• _ACTIVITY_:
Which lines hold the string "linecap"? Copy each of them from the material below.

• _DATA EXCERPTS_:
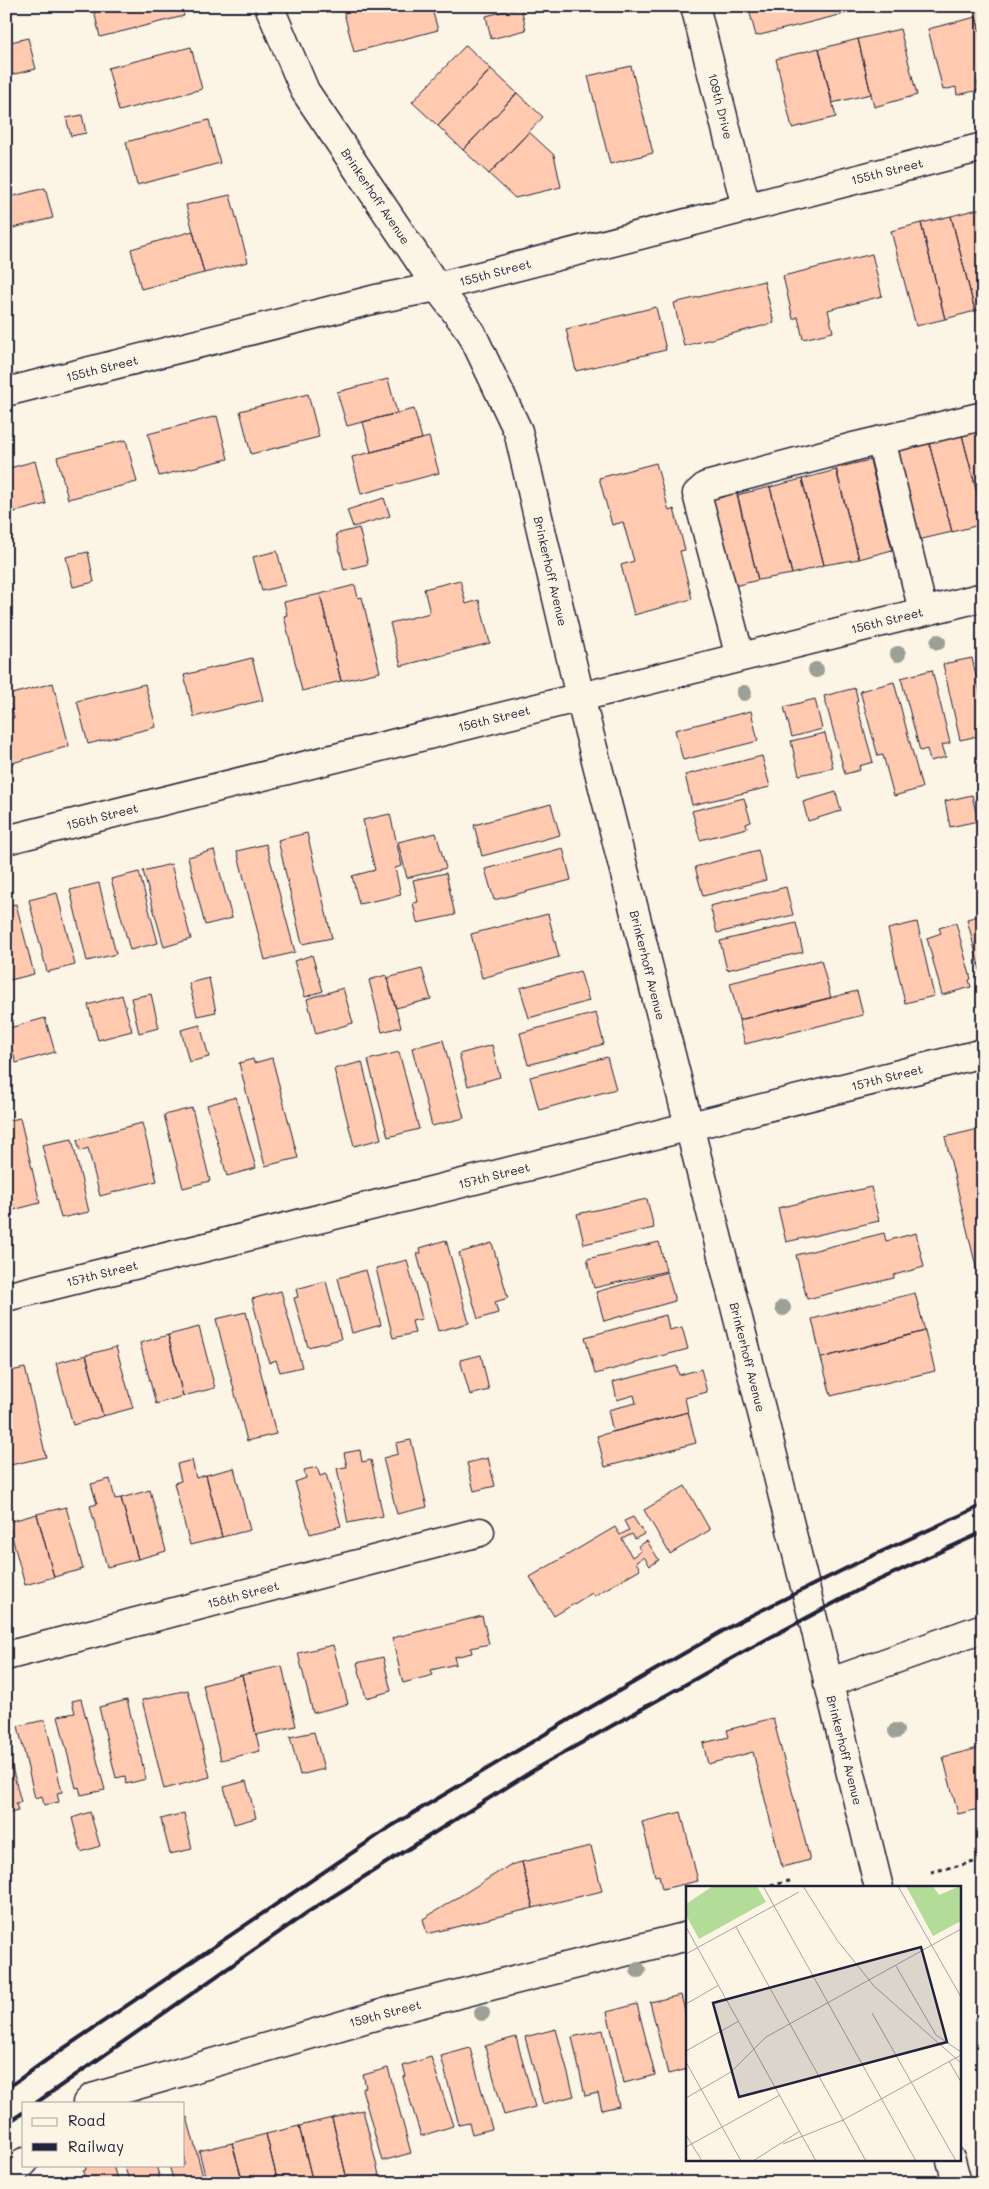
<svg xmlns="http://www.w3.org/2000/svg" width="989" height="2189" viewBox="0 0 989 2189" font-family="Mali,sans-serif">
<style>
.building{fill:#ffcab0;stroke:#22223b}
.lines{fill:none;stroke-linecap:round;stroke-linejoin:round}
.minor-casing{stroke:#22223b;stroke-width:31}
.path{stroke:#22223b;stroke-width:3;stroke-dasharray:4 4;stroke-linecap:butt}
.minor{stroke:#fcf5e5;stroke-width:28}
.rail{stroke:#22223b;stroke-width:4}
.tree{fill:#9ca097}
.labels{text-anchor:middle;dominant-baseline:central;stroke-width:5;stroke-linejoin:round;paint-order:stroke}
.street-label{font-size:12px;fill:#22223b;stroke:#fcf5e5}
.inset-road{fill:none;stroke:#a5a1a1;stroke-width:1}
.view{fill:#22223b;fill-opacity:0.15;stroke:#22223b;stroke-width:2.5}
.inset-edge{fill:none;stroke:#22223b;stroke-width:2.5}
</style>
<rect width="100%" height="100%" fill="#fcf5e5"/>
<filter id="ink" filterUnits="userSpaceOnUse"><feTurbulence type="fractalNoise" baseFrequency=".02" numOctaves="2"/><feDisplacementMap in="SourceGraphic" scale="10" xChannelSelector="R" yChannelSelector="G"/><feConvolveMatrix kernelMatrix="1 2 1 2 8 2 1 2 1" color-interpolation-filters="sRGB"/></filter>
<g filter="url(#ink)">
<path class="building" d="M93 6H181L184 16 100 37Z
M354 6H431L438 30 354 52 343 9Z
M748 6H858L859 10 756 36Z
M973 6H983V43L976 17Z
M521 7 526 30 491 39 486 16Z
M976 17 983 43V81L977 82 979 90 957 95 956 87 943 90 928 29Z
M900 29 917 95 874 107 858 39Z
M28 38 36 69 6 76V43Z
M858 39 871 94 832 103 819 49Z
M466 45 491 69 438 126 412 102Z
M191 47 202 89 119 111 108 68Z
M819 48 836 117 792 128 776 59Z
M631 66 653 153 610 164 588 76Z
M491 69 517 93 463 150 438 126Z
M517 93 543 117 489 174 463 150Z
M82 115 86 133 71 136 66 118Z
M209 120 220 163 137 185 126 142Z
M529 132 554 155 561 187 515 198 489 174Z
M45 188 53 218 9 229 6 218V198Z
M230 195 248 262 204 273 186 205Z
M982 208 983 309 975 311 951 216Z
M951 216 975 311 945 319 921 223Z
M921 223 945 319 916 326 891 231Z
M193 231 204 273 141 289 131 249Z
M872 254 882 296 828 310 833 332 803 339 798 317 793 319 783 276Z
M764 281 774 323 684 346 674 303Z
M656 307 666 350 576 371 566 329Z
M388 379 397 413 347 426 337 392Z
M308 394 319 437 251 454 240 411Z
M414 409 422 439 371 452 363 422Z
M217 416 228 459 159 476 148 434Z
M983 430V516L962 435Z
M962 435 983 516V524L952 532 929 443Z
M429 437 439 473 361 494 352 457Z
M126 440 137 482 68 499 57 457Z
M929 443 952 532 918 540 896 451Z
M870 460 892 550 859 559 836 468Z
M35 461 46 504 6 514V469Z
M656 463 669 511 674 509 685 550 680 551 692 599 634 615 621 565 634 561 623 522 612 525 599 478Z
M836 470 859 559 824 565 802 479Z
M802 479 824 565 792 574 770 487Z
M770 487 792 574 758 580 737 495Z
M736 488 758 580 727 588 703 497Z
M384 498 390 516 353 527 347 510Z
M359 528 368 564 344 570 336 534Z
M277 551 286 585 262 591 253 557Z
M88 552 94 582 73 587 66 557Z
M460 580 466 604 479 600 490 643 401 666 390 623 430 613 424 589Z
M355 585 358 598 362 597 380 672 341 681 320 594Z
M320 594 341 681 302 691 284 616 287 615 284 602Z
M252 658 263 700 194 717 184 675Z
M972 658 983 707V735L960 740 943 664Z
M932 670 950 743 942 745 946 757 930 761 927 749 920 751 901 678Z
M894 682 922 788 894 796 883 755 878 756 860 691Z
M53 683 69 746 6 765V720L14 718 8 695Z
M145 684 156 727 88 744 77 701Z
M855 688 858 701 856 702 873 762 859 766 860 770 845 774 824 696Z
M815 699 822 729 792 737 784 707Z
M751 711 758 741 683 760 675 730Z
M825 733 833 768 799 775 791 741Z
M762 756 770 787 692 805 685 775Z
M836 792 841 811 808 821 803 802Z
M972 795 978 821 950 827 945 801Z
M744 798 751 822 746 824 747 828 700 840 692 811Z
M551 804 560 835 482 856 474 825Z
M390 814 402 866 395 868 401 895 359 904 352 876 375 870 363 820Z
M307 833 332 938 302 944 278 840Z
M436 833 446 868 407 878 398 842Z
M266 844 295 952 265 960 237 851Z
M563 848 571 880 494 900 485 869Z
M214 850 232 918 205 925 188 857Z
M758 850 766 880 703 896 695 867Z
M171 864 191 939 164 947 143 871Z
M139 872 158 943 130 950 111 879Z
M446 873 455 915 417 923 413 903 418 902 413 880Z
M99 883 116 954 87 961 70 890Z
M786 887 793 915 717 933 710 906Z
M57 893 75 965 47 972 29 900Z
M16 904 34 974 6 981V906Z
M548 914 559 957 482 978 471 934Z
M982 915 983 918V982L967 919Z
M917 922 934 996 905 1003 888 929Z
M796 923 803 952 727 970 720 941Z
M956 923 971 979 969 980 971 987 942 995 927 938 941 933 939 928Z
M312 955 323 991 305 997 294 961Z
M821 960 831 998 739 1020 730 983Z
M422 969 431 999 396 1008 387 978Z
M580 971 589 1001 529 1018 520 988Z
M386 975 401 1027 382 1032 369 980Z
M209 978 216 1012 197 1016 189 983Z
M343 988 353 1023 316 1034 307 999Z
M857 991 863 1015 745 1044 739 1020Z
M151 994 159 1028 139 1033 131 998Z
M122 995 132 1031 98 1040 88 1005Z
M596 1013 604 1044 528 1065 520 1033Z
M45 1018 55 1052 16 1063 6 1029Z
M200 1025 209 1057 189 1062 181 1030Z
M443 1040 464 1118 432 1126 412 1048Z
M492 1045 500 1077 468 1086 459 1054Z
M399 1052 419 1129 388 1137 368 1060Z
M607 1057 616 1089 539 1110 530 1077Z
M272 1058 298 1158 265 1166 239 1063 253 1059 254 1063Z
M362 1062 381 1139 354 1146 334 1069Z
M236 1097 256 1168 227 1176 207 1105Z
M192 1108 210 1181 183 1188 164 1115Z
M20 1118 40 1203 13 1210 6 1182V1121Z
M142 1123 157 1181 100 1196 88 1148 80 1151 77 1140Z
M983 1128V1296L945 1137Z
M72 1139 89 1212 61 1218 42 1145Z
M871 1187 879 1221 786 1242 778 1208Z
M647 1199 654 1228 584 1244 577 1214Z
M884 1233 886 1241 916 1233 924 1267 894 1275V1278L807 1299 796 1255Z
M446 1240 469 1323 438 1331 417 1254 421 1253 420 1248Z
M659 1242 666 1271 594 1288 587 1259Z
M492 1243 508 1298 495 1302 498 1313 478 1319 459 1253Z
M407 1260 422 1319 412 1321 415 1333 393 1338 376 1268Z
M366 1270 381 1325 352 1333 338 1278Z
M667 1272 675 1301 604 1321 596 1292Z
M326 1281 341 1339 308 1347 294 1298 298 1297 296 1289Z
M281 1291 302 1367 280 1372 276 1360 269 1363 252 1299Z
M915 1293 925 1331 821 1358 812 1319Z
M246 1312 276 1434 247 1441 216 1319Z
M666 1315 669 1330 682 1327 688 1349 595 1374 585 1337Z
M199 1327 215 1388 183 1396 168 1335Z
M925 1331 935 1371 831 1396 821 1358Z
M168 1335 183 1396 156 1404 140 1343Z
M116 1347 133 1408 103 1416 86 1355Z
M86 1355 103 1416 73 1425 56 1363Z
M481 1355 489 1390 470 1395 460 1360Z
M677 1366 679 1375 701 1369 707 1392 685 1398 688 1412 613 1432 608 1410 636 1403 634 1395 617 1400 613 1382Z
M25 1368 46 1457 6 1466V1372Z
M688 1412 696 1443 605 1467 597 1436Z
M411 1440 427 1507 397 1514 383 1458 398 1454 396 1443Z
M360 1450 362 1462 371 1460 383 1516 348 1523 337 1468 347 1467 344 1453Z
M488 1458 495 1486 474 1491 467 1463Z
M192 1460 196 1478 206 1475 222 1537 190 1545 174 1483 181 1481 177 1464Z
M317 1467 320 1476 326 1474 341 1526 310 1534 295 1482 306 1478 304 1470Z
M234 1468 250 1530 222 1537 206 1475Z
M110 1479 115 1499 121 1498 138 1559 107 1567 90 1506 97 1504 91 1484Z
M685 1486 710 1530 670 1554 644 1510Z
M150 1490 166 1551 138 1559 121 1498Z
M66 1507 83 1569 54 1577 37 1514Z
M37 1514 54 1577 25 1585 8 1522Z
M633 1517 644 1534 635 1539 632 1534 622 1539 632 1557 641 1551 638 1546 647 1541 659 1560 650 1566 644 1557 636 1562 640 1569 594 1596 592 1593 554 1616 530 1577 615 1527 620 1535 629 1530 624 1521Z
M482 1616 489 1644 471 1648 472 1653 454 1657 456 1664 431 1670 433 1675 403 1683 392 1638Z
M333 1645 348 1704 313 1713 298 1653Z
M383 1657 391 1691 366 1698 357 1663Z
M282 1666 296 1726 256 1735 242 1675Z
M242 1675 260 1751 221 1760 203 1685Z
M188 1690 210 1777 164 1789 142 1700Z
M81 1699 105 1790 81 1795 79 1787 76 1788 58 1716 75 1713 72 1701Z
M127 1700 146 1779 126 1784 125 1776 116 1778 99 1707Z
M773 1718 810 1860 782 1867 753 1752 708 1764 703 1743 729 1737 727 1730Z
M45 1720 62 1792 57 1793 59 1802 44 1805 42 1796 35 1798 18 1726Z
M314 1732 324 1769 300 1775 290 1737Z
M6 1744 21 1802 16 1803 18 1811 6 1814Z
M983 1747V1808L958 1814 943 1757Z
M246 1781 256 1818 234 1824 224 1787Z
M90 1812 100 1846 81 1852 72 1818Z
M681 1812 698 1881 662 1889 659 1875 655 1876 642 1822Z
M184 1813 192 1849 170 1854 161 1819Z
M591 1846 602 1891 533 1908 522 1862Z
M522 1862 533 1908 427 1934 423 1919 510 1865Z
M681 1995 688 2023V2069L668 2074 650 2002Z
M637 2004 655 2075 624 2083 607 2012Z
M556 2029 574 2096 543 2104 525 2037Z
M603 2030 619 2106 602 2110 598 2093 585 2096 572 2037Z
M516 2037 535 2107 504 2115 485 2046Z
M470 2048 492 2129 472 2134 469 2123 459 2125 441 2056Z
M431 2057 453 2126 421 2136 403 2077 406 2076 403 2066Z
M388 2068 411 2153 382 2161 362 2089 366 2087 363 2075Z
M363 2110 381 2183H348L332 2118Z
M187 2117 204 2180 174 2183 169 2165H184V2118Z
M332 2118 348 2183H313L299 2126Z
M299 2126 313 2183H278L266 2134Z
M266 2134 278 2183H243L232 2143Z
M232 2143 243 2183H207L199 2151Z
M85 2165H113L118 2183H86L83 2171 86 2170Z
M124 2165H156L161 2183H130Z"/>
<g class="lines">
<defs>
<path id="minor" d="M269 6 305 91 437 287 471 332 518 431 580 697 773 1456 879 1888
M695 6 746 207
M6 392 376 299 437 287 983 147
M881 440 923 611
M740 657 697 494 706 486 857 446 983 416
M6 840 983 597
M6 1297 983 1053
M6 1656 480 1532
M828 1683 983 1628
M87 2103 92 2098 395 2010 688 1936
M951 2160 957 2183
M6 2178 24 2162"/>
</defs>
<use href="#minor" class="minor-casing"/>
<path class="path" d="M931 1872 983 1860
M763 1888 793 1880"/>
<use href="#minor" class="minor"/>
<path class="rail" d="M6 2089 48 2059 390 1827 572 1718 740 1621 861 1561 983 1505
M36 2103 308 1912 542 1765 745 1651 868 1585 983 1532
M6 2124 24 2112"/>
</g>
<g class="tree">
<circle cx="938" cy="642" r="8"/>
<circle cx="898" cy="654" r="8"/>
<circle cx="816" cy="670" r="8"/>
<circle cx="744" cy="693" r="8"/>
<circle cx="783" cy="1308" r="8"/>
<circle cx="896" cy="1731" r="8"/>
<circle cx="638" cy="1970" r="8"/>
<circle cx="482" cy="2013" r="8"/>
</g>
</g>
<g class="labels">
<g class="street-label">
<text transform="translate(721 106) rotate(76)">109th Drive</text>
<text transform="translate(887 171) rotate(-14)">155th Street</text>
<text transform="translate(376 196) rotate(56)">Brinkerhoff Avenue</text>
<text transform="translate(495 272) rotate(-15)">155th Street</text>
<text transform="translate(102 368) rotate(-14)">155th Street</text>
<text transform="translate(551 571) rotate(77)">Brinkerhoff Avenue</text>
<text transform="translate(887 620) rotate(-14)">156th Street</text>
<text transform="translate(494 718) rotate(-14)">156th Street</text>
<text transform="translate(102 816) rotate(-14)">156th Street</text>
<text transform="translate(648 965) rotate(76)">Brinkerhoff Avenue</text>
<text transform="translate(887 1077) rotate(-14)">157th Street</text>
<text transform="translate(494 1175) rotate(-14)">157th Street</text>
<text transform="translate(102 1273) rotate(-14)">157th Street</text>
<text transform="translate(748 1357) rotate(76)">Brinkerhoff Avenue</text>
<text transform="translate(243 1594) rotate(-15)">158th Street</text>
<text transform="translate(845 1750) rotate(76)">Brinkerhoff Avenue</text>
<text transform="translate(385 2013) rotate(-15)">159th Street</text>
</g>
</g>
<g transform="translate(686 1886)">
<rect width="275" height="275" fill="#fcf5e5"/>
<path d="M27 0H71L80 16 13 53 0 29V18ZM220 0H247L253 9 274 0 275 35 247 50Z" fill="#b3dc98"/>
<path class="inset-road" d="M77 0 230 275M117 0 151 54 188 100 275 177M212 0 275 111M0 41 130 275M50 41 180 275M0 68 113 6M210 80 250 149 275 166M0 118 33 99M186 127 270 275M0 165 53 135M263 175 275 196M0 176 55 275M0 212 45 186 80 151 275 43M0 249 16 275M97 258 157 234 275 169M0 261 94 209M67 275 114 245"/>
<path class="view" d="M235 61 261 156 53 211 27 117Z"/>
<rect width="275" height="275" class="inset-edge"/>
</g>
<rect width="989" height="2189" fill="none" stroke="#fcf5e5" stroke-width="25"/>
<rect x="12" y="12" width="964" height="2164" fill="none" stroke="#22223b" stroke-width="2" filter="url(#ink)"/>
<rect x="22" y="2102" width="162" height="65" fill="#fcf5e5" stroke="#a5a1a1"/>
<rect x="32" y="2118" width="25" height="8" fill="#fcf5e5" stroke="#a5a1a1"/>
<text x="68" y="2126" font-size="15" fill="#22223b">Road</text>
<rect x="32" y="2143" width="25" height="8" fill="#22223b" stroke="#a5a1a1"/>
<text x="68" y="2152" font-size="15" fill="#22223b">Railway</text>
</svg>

• _OUTPUT FOR THIS TASK_:
.lines{fill:none;stroke-linecap:round;stroke-linejoin:round}
.path{stroke:#22223b;stroke-width:3;stroke-dasharray:4 4;stroke-linecap:butt}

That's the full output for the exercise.